I am writing this topic because I saw some jobs running on RTX GPU and A100 GPU while these two cards don’t have the same utility.

  • RTX cards are good for single (or half) precision computing: Machine Learning

  • A100 cards are good for double precision computing: Molecular Dynamics and Hydrodynamics

In FP32 (without using Tensor Cores):

  • RTX3090: 35.58 TFLOPS for ~1.2k ChF

  • RTX3080: 29.77 TFLOPS for ~0.8k ChF

  • RTX2080Ti: 13.45 TFLOPS

  • A100: 19.49 TFLOPS for ~10k ChF

  • P100: 9.526 TFLOPS

In FP64:

  • All the RTX cards: ~0.5 TFLOPS

  • P100 cards: 4.763 TFLOPS

  • A100 cards: 9.746 TFLOPS

If you use an RTX3090 for FP64 computing you use only 1/64th of the card and make it unavailable for other users, it is ridiculous… (btw you are also ruining your priority for almost nothing).

If you use a P100 or A100 card for FP32 you use a card more expensive than a RTX3090, less efficient and make it unavailable to other users that might need it… Except if you use the tensor cores of the A100 for ML training, then A100 is more performant (432 tensor cores vs 328 for the RTX3090). The P100 GPUs do not have tensor cores !

(Best GPU for deep learning in 2022: RTX 3090 vs. RTX 3080 Ti vs A6000 vs A5000 vs A100 benchmarks (FP32, FP16) – Updated – | BIZON Custom Workstation Computers. Best Workstation PCs and GPU servers for AI, deep learning, video editing, 3D rendering, CAD.)

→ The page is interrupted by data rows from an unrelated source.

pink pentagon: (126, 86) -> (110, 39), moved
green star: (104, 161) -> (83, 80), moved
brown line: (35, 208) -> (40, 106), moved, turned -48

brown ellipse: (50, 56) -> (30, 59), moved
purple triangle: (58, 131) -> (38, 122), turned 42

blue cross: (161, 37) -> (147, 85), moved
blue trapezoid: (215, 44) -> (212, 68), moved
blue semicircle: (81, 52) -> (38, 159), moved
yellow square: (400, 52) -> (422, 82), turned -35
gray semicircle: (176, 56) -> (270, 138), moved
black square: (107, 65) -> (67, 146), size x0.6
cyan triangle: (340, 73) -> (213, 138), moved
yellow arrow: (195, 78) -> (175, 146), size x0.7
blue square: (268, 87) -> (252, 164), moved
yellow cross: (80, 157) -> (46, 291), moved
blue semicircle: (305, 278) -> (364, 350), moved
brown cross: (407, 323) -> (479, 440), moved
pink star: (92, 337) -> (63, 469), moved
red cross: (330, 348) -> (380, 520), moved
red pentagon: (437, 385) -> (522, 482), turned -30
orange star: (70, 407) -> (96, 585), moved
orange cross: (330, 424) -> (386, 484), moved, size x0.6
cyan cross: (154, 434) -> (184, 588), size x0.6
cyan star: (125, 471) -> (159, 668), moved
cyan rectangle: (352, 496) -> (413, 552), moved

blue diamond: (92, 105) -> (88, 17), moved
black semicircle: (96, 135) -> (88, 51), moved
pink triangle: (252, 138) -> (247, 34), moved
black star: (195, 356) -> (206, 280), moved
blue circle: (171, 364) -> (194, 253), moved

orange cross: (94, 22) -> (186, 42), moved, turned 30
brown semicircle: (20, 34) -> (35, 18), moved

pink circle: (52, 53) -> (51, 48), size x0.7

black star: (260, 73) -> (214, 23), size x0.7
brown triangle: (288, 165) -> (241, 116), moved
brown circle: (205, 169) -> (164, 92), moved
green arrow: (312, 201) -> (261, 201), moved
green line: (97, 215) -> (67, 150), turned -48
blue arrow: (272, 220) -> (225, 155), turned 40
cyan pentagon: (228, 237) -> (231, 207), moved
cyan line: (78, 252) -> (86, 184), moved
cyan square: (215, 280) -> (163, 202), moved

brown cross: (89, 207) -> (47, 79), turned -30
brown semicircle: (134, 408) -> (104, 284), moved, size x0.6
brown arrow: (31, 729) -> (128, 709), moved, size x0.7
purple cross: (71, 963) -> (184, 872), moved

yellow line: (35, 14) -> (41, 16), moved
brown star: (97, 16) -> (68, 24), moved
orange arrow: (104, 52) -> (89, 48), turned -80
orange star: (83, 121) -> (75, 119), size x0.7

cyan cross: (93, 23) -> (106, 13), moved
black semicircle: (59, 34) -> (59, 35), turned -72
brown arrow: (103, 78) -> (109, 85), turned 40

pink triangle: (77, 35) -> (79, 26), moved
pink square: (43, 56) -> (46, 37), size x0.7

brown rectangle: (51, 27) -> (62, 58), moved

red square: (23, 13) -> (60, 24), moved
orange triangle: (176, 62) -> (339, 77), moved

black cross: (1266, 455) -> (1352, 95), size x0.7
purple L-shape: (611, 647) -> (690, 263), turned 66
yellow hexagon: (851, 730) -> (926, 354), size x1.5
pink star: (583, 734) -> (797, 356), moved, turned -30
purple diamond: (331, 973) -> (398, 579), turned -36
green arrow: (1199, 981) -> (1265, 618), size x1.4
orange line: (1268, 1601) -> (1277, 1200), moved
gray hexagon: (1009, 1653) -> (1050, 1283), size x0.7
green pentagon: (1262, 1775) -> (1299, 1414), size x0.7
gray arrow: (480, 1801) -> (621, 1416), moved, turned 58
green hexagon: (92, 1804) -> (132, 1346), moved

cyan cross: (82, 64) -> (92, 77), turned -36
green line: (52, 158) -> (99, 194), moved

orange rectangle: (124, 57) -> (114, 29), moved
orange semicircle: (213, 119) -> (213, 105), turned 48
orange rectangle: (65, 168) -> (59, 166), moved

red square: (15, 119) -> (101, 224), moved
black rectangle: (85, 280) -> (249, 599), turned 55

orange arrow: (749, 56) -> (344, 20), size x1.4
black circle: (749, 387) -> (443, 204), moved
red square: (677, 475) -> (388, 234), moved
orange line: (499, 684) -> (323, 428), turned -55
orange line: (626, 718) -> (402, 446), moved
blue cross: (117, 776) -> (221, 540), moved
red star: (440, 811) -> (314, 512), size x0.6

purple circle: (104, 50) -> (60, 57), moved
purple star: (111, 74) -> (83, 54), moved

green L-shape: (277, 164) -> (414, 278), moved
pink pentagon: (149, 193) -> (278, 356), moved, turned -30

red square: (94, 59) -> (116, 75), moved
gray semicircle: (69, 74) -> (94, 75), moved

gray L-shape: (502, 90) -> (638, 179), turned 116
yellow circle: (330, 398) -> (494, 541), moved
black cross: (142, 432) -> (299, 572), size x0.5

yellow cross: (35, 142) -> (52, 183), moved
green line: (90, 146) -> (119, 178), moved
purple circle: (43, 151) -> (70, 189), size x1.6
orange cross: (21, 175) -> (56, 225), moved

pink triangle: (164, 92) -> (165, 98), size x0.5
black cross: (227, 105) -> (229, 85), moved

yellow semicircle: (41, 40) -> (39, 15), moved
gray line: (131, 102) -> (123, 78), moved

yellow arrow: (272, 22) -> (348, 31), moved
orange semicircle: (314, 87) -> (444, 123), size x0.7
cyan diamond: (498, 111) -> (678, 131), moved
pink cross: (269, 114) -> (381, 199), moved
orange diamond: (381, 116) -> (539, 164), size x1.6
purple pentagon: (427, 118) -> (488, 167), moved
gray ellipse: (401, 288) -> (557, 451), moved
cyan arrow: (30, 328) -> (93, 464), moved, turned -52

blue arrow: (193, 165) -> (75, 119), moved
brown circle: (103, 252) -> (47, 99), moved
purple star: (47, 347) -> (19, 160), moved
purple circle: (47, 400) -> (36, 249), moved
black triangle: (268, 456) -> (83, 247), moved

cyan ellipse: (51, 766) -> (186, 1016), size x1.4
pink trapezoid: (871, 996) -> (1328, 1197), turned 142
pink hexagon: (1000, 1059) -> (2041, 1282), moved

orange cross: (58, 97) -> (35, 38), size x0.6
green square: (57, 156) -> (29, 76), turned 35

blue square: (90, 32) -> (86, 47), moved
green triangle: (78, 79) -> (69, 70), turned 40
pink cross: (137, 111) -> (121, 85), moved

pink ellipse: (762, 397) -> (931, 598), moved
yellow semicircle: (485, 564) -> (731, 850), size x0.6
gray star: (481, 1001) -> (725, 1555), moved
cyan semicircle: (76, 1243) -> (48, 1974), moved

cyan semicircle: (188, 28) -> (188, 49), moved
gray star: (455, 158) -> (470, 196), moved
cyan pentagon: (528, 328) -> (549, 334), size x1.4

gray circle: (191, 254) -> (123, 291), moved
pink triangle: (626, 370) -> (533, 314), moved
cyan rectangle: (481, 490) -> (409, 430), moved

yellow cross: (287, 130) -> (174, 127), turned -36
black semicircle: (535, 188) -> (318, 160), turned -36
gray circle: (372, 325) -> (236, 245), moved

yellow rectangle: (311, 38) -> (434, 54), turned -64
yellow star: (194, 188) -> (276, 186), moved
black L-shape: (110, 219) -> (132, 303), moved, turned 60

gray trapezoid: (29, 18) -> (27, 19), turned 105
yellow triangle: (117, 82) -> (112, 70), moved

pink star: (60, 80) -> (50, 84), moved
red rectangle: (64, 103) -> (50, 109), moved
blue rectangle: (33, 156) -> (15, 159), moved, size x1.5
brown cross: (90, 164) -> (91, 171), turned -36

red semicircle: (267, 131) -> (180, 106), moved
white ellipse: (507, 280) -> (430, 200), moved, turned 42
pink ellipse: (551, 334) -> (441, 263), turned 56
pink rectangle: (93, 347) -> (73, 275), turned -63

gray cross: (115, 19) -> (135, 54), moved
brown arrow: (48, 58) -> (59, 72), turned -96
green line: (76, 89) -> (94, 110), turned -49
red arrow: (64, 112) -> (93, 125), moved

If you need FP64 you can add this line in your batch: #SBATCH --constraint=DOUBLE_PRECISION_GPU, then you will get only P100 and A100 cards :wink: (Thanks to Yann Sagon) .

I hope it will help,


The difficulty is that under ampere there are both single and double precision resources. Maybe creating --constraint=SIGNLE_PRECISION_GPU would help?

1 Like

Dear @Ludovic.Dumoulin thanks for the nice post. A small addition: we have as well V100 cards on Yggdrasil that are good for double precision as well.

I agree with the remark of @maciej.falkiewicz : adding an option such as “SINGLE_PRECISION” would be good BUT: to be efficient, we should find a way to force the user to specify a constraint. Maybe a check to do during slurm prolog.